For 65 years, Garden Organic has brought gardeners together to share what works on their organic plots via its citizen science projects. Thanks to the new link-up with Fryd, everyday allotment growing notes and individual garden observations over time will be converted easily into useful local advice for everyone.

“I look forward to this collaboration taking organic gardening citizen science to a whole new audience using Fryd’s modern accessible platform to reach thousands more growers across the UK,” said Dr Anton Rosenfeld, who heads up Garden Organic’s citizen science work.

The 2024 growing season, dubbed by many as the ‘Year of the Slug’, saw relentless rain, snails and slugs challenge gardeners nationwide. With 2025’s heatwaves, drought and hosepipe bans, this year’s findings will be especially valuable for understanding the impact of extreme weather on crop success.

The Garden Organic survey will run for the whole of November and is free for anyone in the UK to complete via the Fryd app. Fryd is available as a free download, at no charge at all, in the UK on both iOS and Android platforms. Results will be published in the new year on the Garden Organic website and via the Fryd app.

To coincide with the survey’s launch, Fryd will host an online Citizen Science Week 1-7 November, featuring discussions with scientific partners, garden experts and growers about why we need better, localised gardening data and how gardeners themselves can help provide it. It will also announce a new Fryd Lab experiment on soil health with Hort2The Future, and run a soil health quiz, testing growers’ knowledge about soil

ENDS

About Fryd

Fryd (pronounced Frood) is one of Europe’s most popular garden planning apps, helping over 300,000 gardeners plan, grow and share their veg patches. The digital garden companion allows users to create bespoke planting plans for their gardens or allotments, discover companion planting combinations, and get personalised sowing advice based on local climate and frost dates.

Fryd is steward-owned, purpose-driven and promotes eco-friendly, sustainable gardening.

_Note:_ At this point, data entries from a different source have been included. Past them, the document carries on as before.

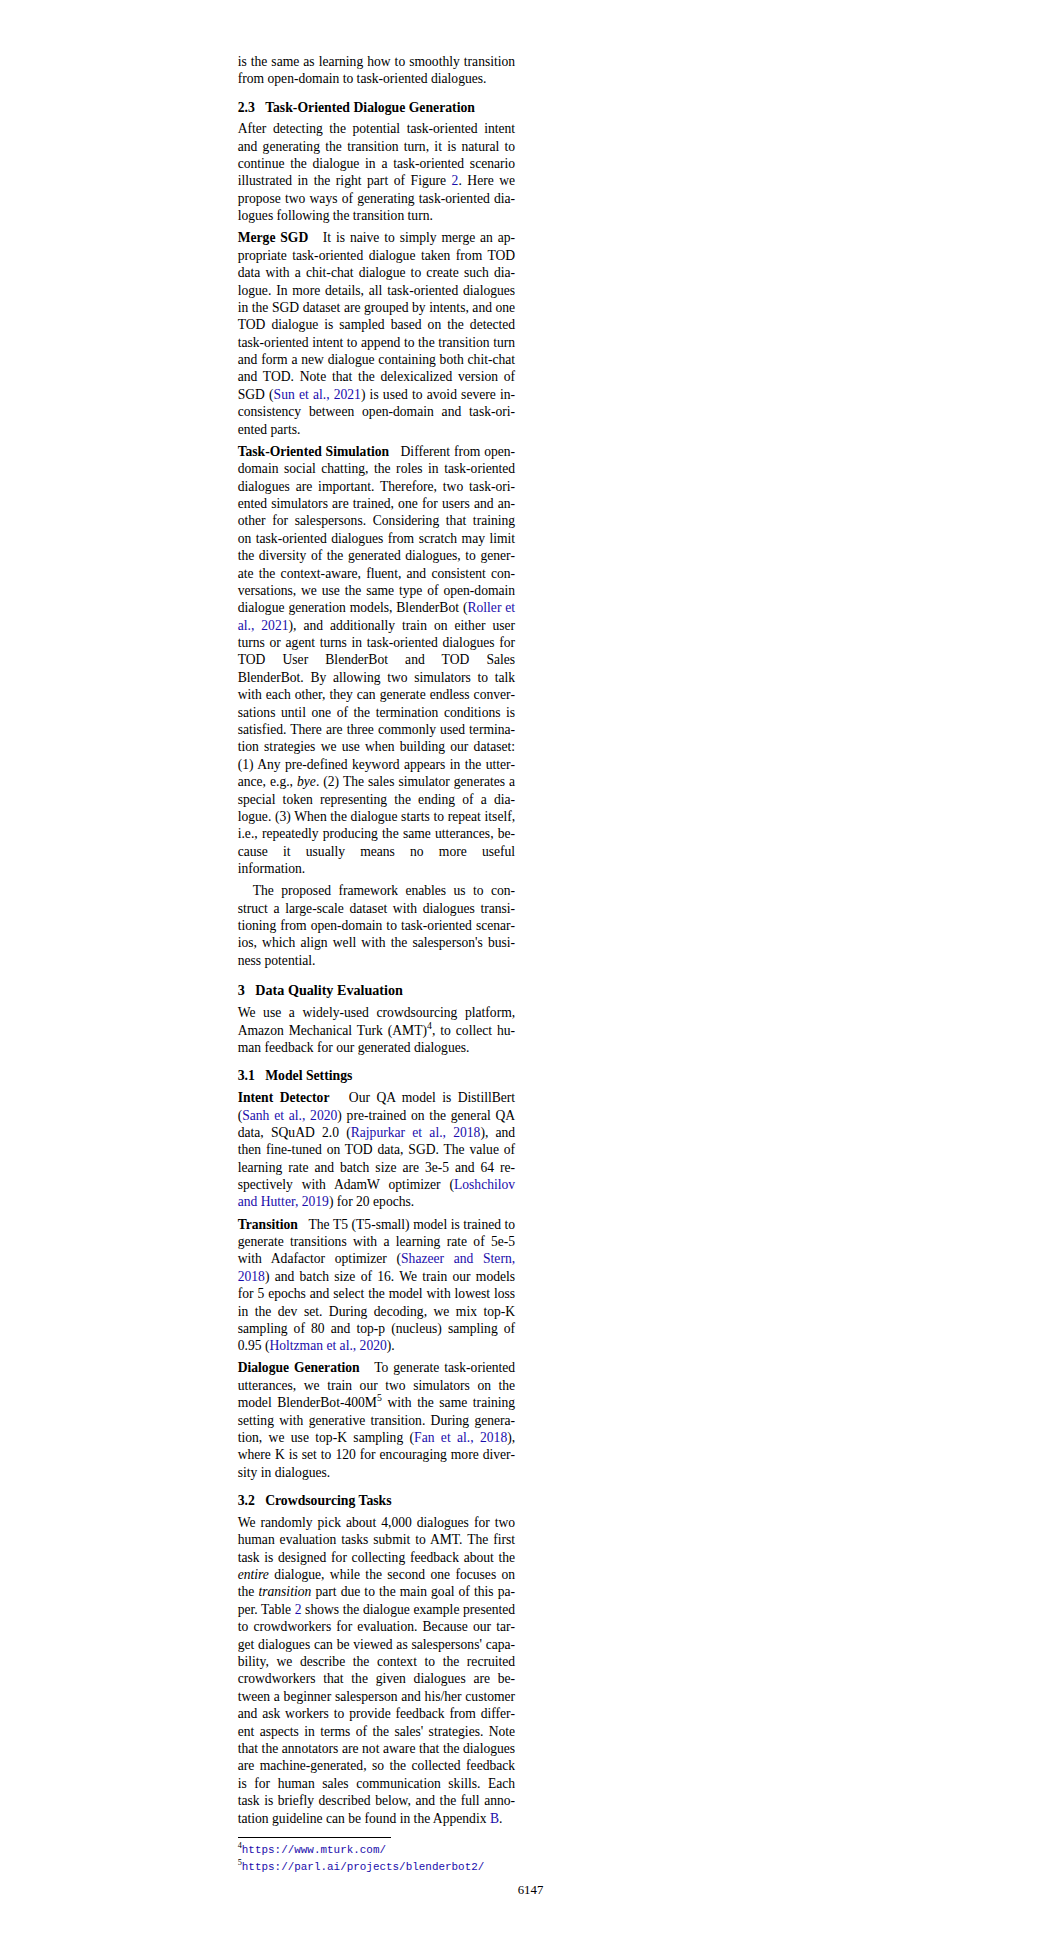is the same as learning how to smoothly transition from open-domain to task-oriented dialogues.
2.3 Task-Oriented Dialogue Generation
After detecting the potential task-oriented intent and generating the transition turn, it is natural to continue the dialogue in a task-oriented scenario illustrated in the right part of Figure 2. Here we propose two ways of generating task-oriented dialogues following the transition turn.
Merge SGD It is naive to simply merge an appropriate task-oriented dialogue taken from TOD data with a chit-chat dialogue to create such dialogue. In more details, all task-oriented dialogues in the SGD dataset are grouped by intents, and one TOD dialogue is sampled based on the detected task-oriented intent to append to the transition turn and form a new dialogue containing both chit-chat and TOD. Note that the delexicalized version of SGD (Sun et al., 2021) is used to avoid severe inconsistency between open-domain and task-oriented parts.
Task-Oriented Simulation Different from open-domain social chatting, the roles in task-oriented dialogues are important. Therefore, two task-oriented simulators are trained, one for users and another for salespersons. Considering that training on task-oriented dialogues from scratch may limit the diversity of the generated dialogues, to generate the context-aware, fluent, and consistent conversations, we use the same type of open-domain dialogue generation models, BlenderBot (Roller et al., 2021), and additionally train on either user turns or agent turns in task-oriented dialogues for TOD User BlenderBot and TOD Sales BlenderBot. By allowing two simulators to talk with each other, they can generate endless conversations until one of the termination conditions is satisfied. There are three commonly used termination strategies we use when building our dataset: (1) Any pre-defined keyword appears in the utterance, e.g., bye. (2) The sales simulator generates a special token representing the ending of a dialogue. (3) When the dialogue starts to repeat itself, i.e., repeatedly producing the same utterances, because it usually means no more useful information.
The proposed framework enables us to construct a large-scale dataset with dialogues transitioning from open-domain to task-oriented scenarios, which align well with the salesperson's business potential.
3 Data Quality Evaluation
We use a widely-used crowdsourcing platform, Amazon Mechanical Turk (AMT)4, to collect human feedback for our generated dialogues.
3.1 Model Settings
Intent Detector Our QA model is DistillBert (Sanh et al., 2020) pre-trained on the general QA data, SQuAD 2.0 (Rajpurkar et al., 2018), and then fine-tuned on TOD data, SGD. The value of learning rate and batch size are 3e-5 and 64 respectively with AdamW optimizer (Loshchilov and Hutter, 2019) for 20 epochs.
Transition The T5 (T5-small) model is trained to generate transitions with a learning rate of 5e-5 with Adafactor optimizer (Shazeer and Stern, 2018) and batch size of 16. We train our models for 5 epochs and select the model with lowest loss in the dev set. During decoding, we mix top-K sampling of 80 and top-p (nucleus) sampling of 0.95 (Holtzman et al., 2020).
Dialogue Generation To generate task-oriented utterances, we train our two simulators on the model BlenderBot-400M5 with the same training setting with generative transition. During generation, we use top-K sampling (Fan et al., 2018), where K is set to 120 for encouraging more diversity in dialogues.
3.2 Crowdsourcing Tasks
We randomly pick about 4,000 dialogues for two human evaluation tasks submit to AMT. The first task is designed for collecting feedback about the entire dialogue, while the second one focuses on the transition part due to the main goal of this paper. Table 2 shows the dialogue example presented to crowdworkers for evaluation. Because our target dialogues can be viewed as salespersons' capability, we describe the context to the recruited crowdworkers that the given dialogues are between a beginner salesperson and his/her customer and ask workers to provide feedback from different aspects in terms of the sales' strategies. Note that the annotators are not aware that the dialogues are machine-generated, so the collected feedback is for human sales communication skills. Each task is briefly described below, and the full annotation guideline can be found in the Appendix B.
4https://www.mturk.com/
5https://parl.ai/projects/blenderbot2/
6147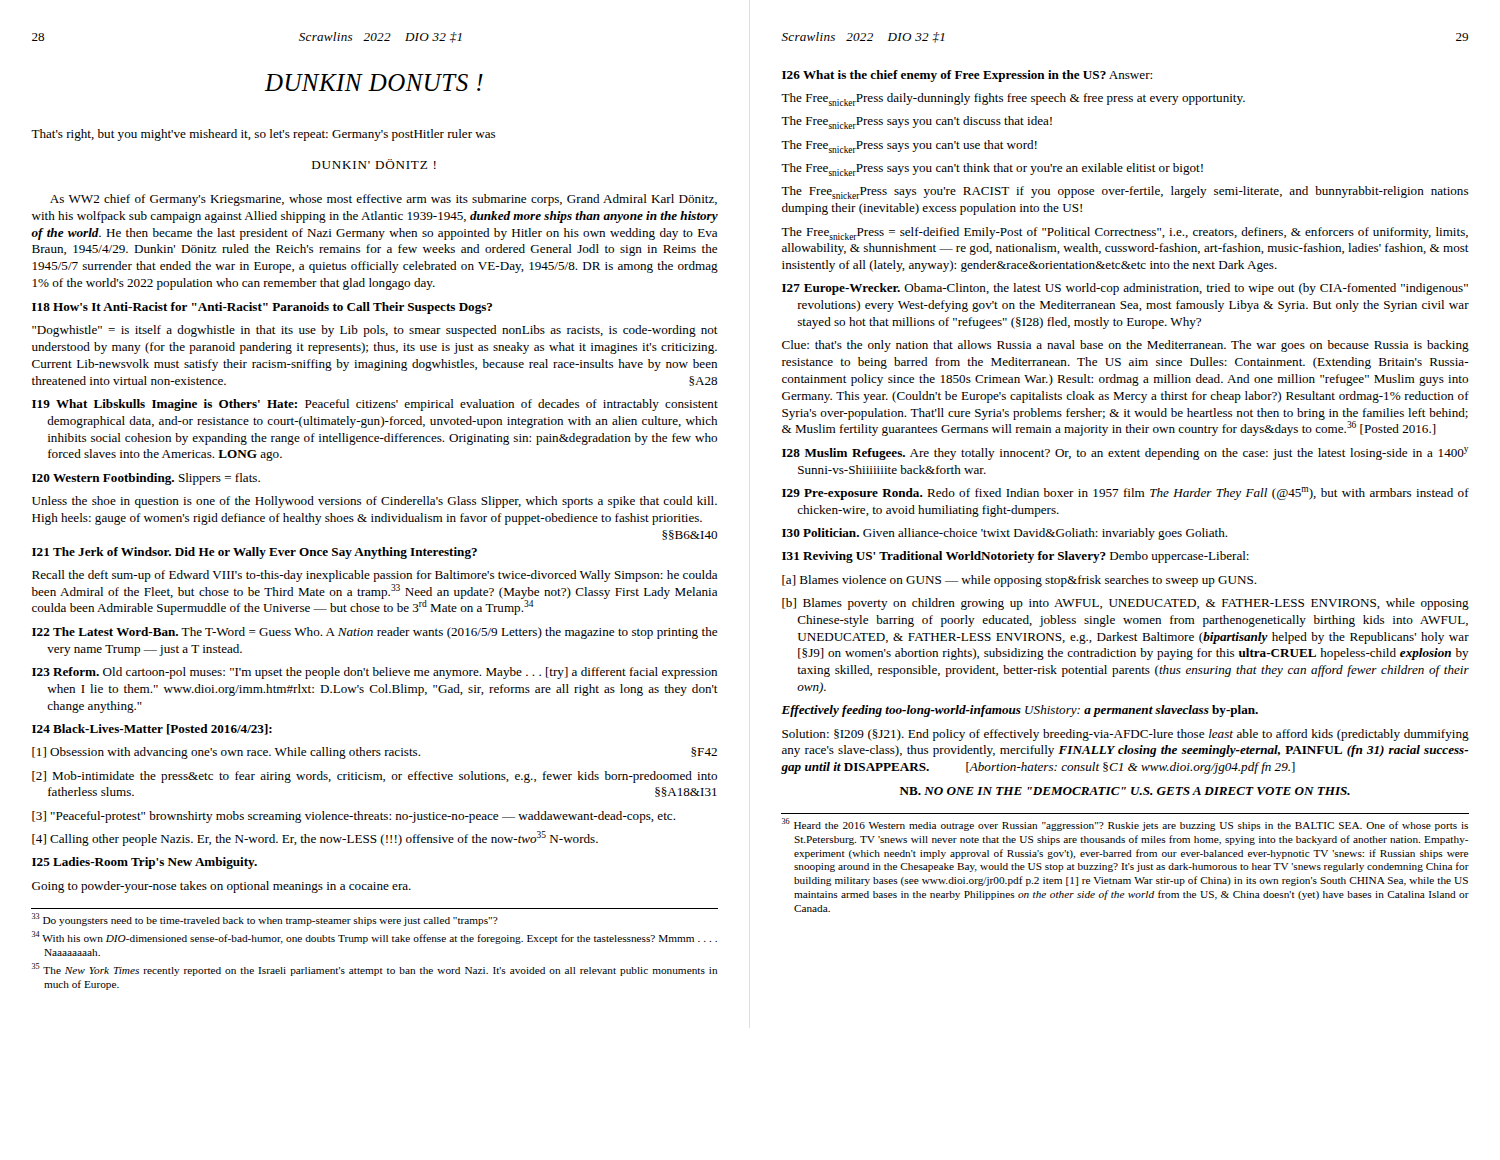28 Scrawlins 2022 DIO 32 ‡1
DUNKIN DONUTS !
That's right, but you might've misheard it, so let's repeat: Germany's postHitler ruler was
DUNKIN' DÖNITZ !
As WW2 chief of Germany's Kriegsmarine, whose most effective arm was its submarine corps, Grand Admiral Karl Dönitz, with his wolfpack sub campaign against Allied shipping in the Atlantic 1939-1945, dunked more ships than anyone in the history of the world. He then became the last president of Nazi Germany when so appointed by Hitler on his own wedding day to Eva Braun, 1945/4/29. Dunkin' Dönitz ruled the Reich's remains for a few weeks and ordered General Jodl to sign in Reims the 1945/5/7 surrender that ended the war in Europe, a quietus officially celebrated on VE-Day, 1945/5/8. DR is among the ordmag 1% of the world's 2022 population who can remember that glad longago day.
I18 How's It Anti-Racist for "Anti-Racist" Paranoids to Call Their Suspects Dogs?
"Dogwhistle" = is itself a dogwhistle in that its use by Lib pols, to smear suspected nonLibs as racists, is code-wording not understood by many (for the paranoid pandering it represents); thus, its use is just as sneaky as what it imagines it's criticizing. Current Lib-newsvolk must satisfy their racism-sniffing by imagining dogwhistles, because real race-insults have by now been threatened into virtual non-existence. §A28
I19 What Libskulls Imagine is Others' Hate: Peaceful citizens' empirical evaluation of decades of intractably consistent demographical data, and-or resistance to court-(ultimately-gun)-forced, unvoted-upon integration with an alien culture, which inhibits social cohesion by expanding the range of intelligence-differences. Originating sin: pain&degradation by the few who forced slaves into the Americas. LONG ago.
I20 Western Footbinding. Slippers = flats.
Unless the shoe in question is one of the Hollywood versions of Cinderella's Glass Slipper, which sports a spike that could kill. High heels: gauge of women's rigid defiance of healthy shoes & individualism in favor of puppet-obedience to fashist priorities. §§B6&I40
I21 The Jerk of Windsor. Did He or Wally Ever Once Say Anything Interesting?
Recall the deft sum-up of Edward VIII's to-this-day inexplicable passion for Baltimore's twice-divorced Wally Simpson: he coulda been Admiral of the Fleet, but chose to be Third Mate on a tramp.33 Need an update? (Maybe not?) Classy First Lady Melania coulda been Admirable Supermuddle of the Universe — but chose to be 3rd Mate on a Trump.34
I22 The Latest Word-Ban. The T-Word = Guess Who. A Nation reader wants (2016/5/9 Letters) the magazine to stop printing the very name Trump — just a T instead.
I23 Reform. Old cartoon-pol muses: "I'm upset the people don't believe me anymore. Maybe . . . [try] a different facial expression when I lie to them." www.dioi.org/imm.htm#rlxt: D.Low's Col.Blimp, "Gad, sir, reforms are all right as long as they don't change anything."
I24 Black-Lives-Matter [Posted 2016/4/23]:
[1] Obsession with advancing one's own race. While calling others racists. §F42
[2] Mob-intimidate the press&etc to fear airing words, criticism, or effective solutions, e.g., fewer kids born-predoomed into fatherless slums. §§A18&I31
[3] "Peaceful-protest" brownshirty mobs screaming violence-threats: no-justice-no-peace — waddawewant-dead-cops, etc.
[4] Calling other people Nazis. Er, the N-word. Er, the now-LESS (!!!) offensive of the now-two35 N-words.
I25 Ladies-Room Trip's New Ambiguity.
Going to powder-your-nose takes on optional meanings in a cocaine era.
33 Do youngsters need to be time-traveled back to when tramp-steamer ships were just called "tramps"?
34 With his own DIO-dimensioned sense-of-bad-humor, one doubts Trump will take offense at the foregoing. Except for the tastelessness? Mmmm . . . . Naaaaaaaah.
35 The New York Times recently reported on the Israeli parliament's attempt to ban the word Nazi. It's avoided on all relevant public monuments in much of Europe.
Scrawlins 2022 DIO 32 ‡1 29
I26 What is the chief enemy of Free Expression in the US? Answer:
The Freesnicker Press daily-dunningly fights free speech & free press at every opportunity.
The Freesnicker Press says you can't discuss that idea!
The Freesnicker Press says you can't use that word!
The Freesnicker Press says you can't think that or you're an exilable elitist or bigot!
The Freesnicker Press says you're RACIST if you oppose over-fertile, largely semi-literate, and bunnyrabbit-religion nations dumping their (inevitable) excess population into the US!
The Freesnicker Press = self-deified Emily-Post of "Political Correctness", i.e., creators, definers, & enforcers of uniformity, limits, allowability, & shunnishment — re god, nationalism, wealth, cussword-fashion, art-fashion, music-fashion, ladies' fashion, & most insistently of all (lately, anyway): gender&race&orientation&etc&etc into the next Dark Ages.
I27 Europe-Wrecker. Obama-Clinton, the latest US world-cop administration, tried to wipe out (by CIA-fomented "indigenous" revolutions) every West-defying gov't on the Mediterranean Sea, most famously Libya & Syria. But only the Syrian civil war stayed so hot that millions of "refugees" (§I28) fled, mostly to Europe. Why?
Clue: that's the only nation that allows Russia a naval base on the Mediterranean. The war goes on because Russia is backing resistance to being barred from the Mediterranean. The US aim since Dulles: Containment. (Extending Britain's Russia-containment policy since the 1850s Crimean War.) Result: ordmag a million dead. And one million "refugee" Muslim guys into Germany. This year. (Couldn't be Europe's capitalists cloak as Mercy a thirst for cheap labor?) Resultant ordmag-1% reduction of Syria's over-population. That'll cure Syria's problems fersher; & it would be heartless not then to bring in the families left behind; & Muslim fertility guarantees Germans will remain a majority in their own country for days&days to come.36 [Posted 2016.]
I28 Muslim Refugees. Are they totally innocent? Or, to an extent depending on the case: just the latest losing-side in a 1400y Sunni-vs-Shiiiiiiite back&forth war.
I29 Pre-exposure Ronda. Redo of fixed Indian boxer in 1957 film The Harder They Fall (@45m), but with armbars instead of chicken-wire, to avoid humiliating fight-dumpers.
I30 Politician. Given alliance-choice 'twixt David&Goliath: invariably goes Goliath.
I31 Reviving US' Traditional WorldNotoriety for Slavery? Dembo uppercase-Liberal:
[a] Blames violence on GUNS — while opposing stop&frisk searches to sweep up GUNS.
[b] Blames poverty on children growing up into AWFUL, UNEDUCATED, & FATHER-LESS ENVIRONS, while opposing Chinese-style barring of poorly educated, jobless single women from parthenogenetically birthing kids into AWFUL, UNEDUCATED, & FATHER-LESS ENVIRONS, e.g., Darkest Baltimore (bipartisanly helped by the Republicans' holy war [§J9] on women's abortion rights), subsidizing the contradiction by paying for this ultra-CRUEL hopeless-child explosion by taxing skilled, responsible, provident, better-risk potential parents (thus ensuring that they can afford fewer children of their own).
Effectively feeding too-long-world-infamous UShistory: a permanent slaveclass by-plan.
Solution: §I209 (§J21). End policy of effectively breeding-via-AFDC-lure those least able to afford kids (predictably dummifying any race's slave-class), thus providently, mercifully FINALLY closing the seemingly-eternal, PAINFUL (fn 31) racial success-gap until it DISAPPEARS. [Abortion-haters: consult §C1 & www.dioi.org/jg04.pdf fn 29.]
NB. NO ONE IN THE "DEMOCRATIC" U.S. GETS A DIRECT VOTE ON THIS.
36 Heard the 2016 Western media outrage over Russian "aggression"? Ruskie jets are buzzing US ships in the BALTIC SEA. One of whose ports is St.Petersburg. TV 'snews will never note that the US ships are thousands of miles from home, spying into the backyard of another nation. Empathy-experiment (which needn't imply approval of Russia's gov't), ever-barred from our ever-balanced ever-hypnotic TV 'snews: if Russian ships were snooping around in the Chesapeake Bay, would the US stop at buzzing? It's just as dark-humorous to hear TV 'snews regularly condemning China for building military bases (see www.dioi.org/jr00.pdf p.2 item [1] re Vietnam War stir-up of China) in its own region's South CHINA Sea, while the US maintains armed bases in the nearby Philippines on the other side of the world from the US, & China doesn't (yet) have bases in Catalina Island or Canada.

Fryd Lab, available in the free version of the app, offers access to community-led citizen science experiments. Fryd is available to download in the UK on both iOS and Android platforms. Joining the Fryd community is free or subscribe to Super Fryd (£9.99 p/month, £44.99 p/year or £179.99 lifetime subscription) which boasts lots of enhanced features.

About Garden Organic

Garden Organic promotes organic growing and composting, citizen science and research, and seed conservation through its Heritage Seed Library. Its aim is to help people grow ‘the organic way’, using natural methods to promote healthy, biodiverse, sustainable gardens.

Founded in the 1950s as the Henry Doubleday Research Association, it has been leading the way in researching and demonstrating best practice organic growing for more than 65 years and brings together a movement of thousands of growers keen to have a positive impact on the green space they nurture.